IMF raises China’s GDP to 8.4%, but Gita Gopinath says growth is unbalanced
The IMF has raised China’s GDP projection to 8.4% for this year, a 10-year high, but its chief economist Gita Gopinath has warned that the economic growth of the world’s second-largest economy is unbalanced and consumption private sector had not recovered as quickly as expected from the coronavirus crisis.
The International Monetary Fund has also urged China to deal with its high levels of corporate debt resulting from the easy monetary policy put in place during the coronavirus pandemic.
In its latest issue of the World Economic Outlook published in Washington, the IMF estimated China’s growth in 2021 at 8.4%, up 0.3 percentage point from its January forecast.
Its projection for China’s economic expansion for 2022 remains unchanged at 5.6%, state media reported here on Wednesday.
The IMF’s forecast for China, although much higher than those of other major economies including the United States, Germany and France, is lower than the 12.5% growth rate for India in 2021. The projection of 8.4% is higher than the target of 6% set by the Chinese government for this year.
The Chinese economy, which was the first to be affected by the coronavirus pandemic and to recover early from its impact, grew 2.3% in 2020, recording the lowest annual growth rate in 45 years.
The gross domestic product (GDP) of the world’s second-largest economy grew 2.3 percent to $ 15.42 trillion in 2020, according to data released by the National Bureau of Statistics of China (NBS).
In local currency, GDP exceeded the 100 trillion yuan threshold to 101 5986 billion yuan.
“As global growth is stronger, you have more exports. The US bailout will also increase demand for Chinese products, ”said Gita Gopinath, IMF chief economist and research director.
However, she viewed China’s growth as somewhat unbalanced.
“It still depends heavily on public investment. And private consumption has not recovered as quickly as we would have hoped, said Gopinath, as quoted by the Hong Kong-based South China Morning Post.
To “make this recovery a sustainable recovery, we hope that fiscal and other support measures will help support the recovery coming from the private sector, as opposed to the public sector,” she added.
Sino-US tensions that remain high on several fronts, ranging from international trade to intellectual property and cybersecurity, were also mentioned in the report.
“National economic disparities resulting from the pandemic recession may also lead to new trade barriers Amid already high levels of trade restrictions, such measures would add to inefficiencies and weigh on the recovery. In addition, risks of protectionist trends around technology are emerging, ”the IMF report indicates.
The IMF has also advised China to tackle more its high levels of corporate debt that result from the easy monetary policy put in place during the coronavirus pandemic.
“China, of course, has emerged from the crisis faster than any other country. The actions that have been taken have been very swift and very effective, said Tobias Adrian, IMF financial adviser, when the report was released.
“But the measures that have been deployed have led to [a] further increase in leverage and vulnerabilities, he said in the Post.
Chinese financial authorities, IMF financiers said, should refrain from providing easy access to capital to limit the risk of corporate debt.
Vulnerabilities in China were particularly due to riskier corporate borrowers, according to an IMF report on global financial stability released on Tuesday.
China has made it easier for businesses to borrow during the pandemic to keep them and the economy afloat.

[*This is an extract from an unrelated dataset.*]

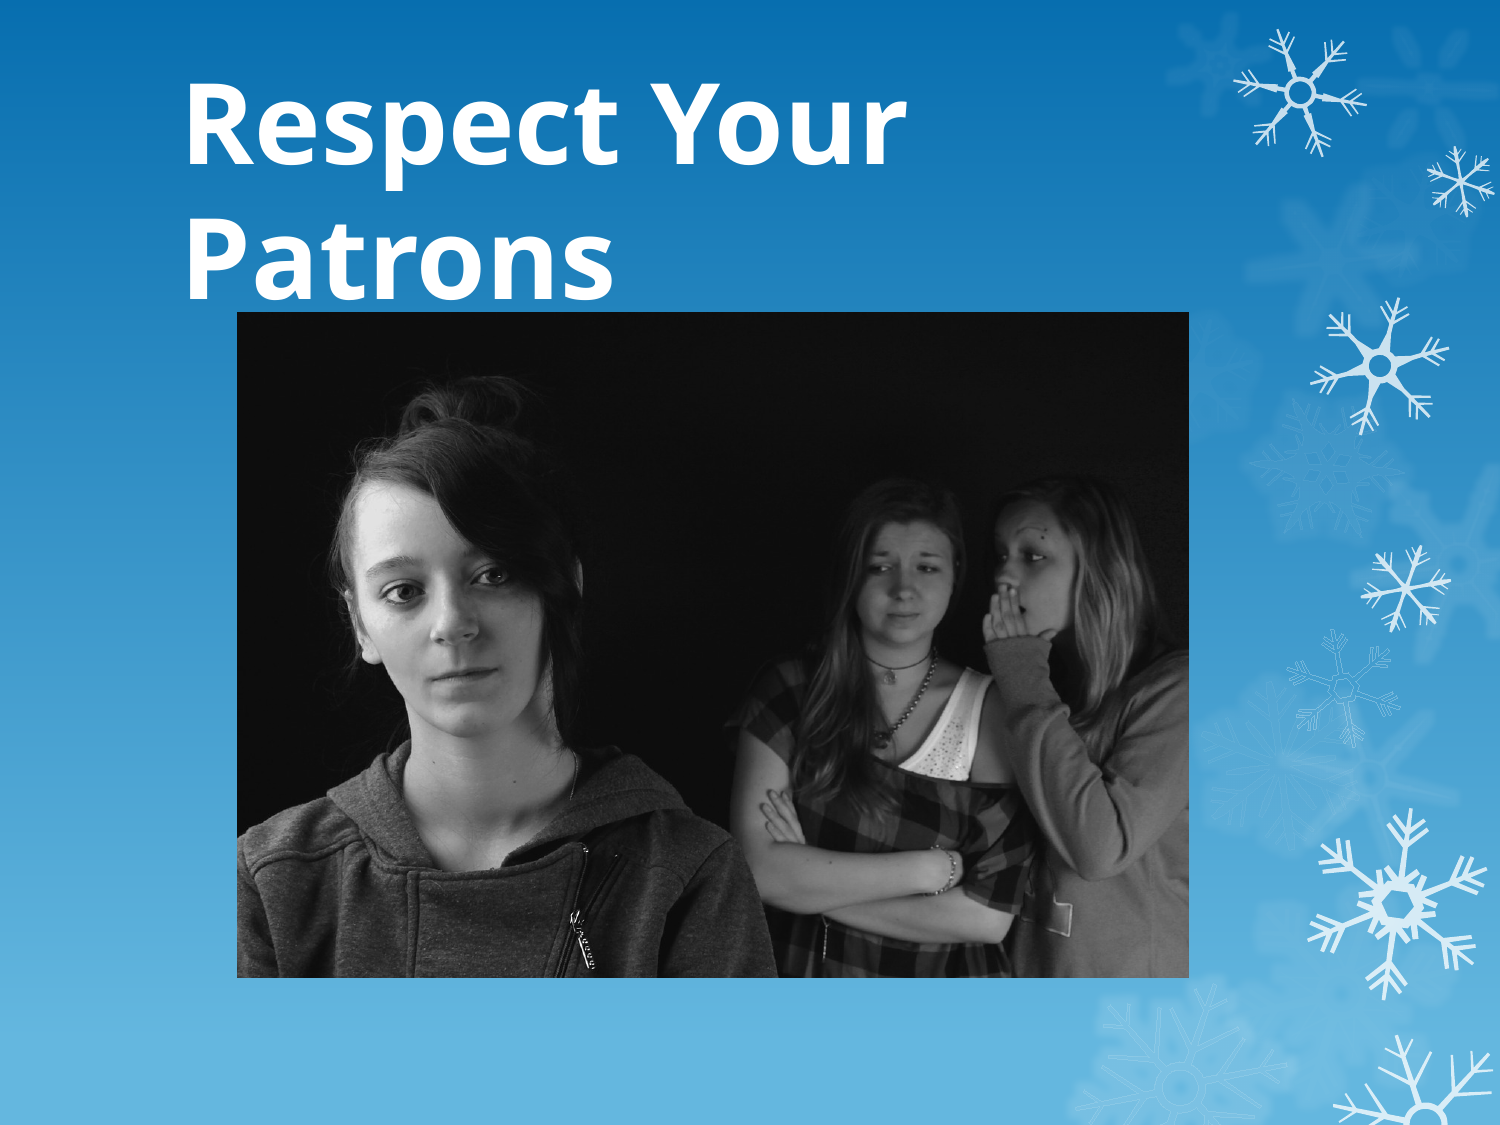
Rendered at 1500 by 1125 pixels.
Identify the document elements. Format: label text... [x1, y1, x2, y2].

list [236, 311, 1189, 978]
title Respect Your Patrons [165, 110, 1335, 263]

Businesses large and small borrowed at a rapid pace and loans went to many struggling businesses.
The country’s debt-to-GDP ratio rose to 266.4% at the end of the third quarter in 2020, from 245.4% a year earlier, according to the Chinese Academy of Social Sciences (CASS), an affiliate group at the Council of State. Tank. He expects the ratio to reach 275% for 2020 as a whole.
This exacerbated the debt problem that existed before the pandemic, the Post said.
Before Covid, many Chinese companies received favorable prices on their bonds and loans due to implied guarantees, as governments at different levels provided support to local borrowers to attract investors.
Among debt issued by companies that had suffered two years of operating losses before the pandemic, more than two-thirds had credit spreads that implied a relatively low risk of default, according to the report.
Spreads, the difference in yield between government and corporate debt, were distorted by the government’s implied guarantee, not the strength of the company, according to the report.
Several unexpected failures of state-owned companies in the fourth quarter of 2020 raised investor concerns about presumed collateral for weaker borrowers. This has started to translate into an increase in future default risks, according to the report.
The China Banking and Insurance Regulatory Commission (CBIRC) warned in July last year that potential financial risks remain high, while urging to take precautions in advance in the event of a possible surge in NPLs ( NPL).
In a statement, the committee listed several apparent risks and challenges, including the growth of non-performing loans, the deterioration in asset quality at small and medium-sized financial institutions and the resurgence of shadow banking.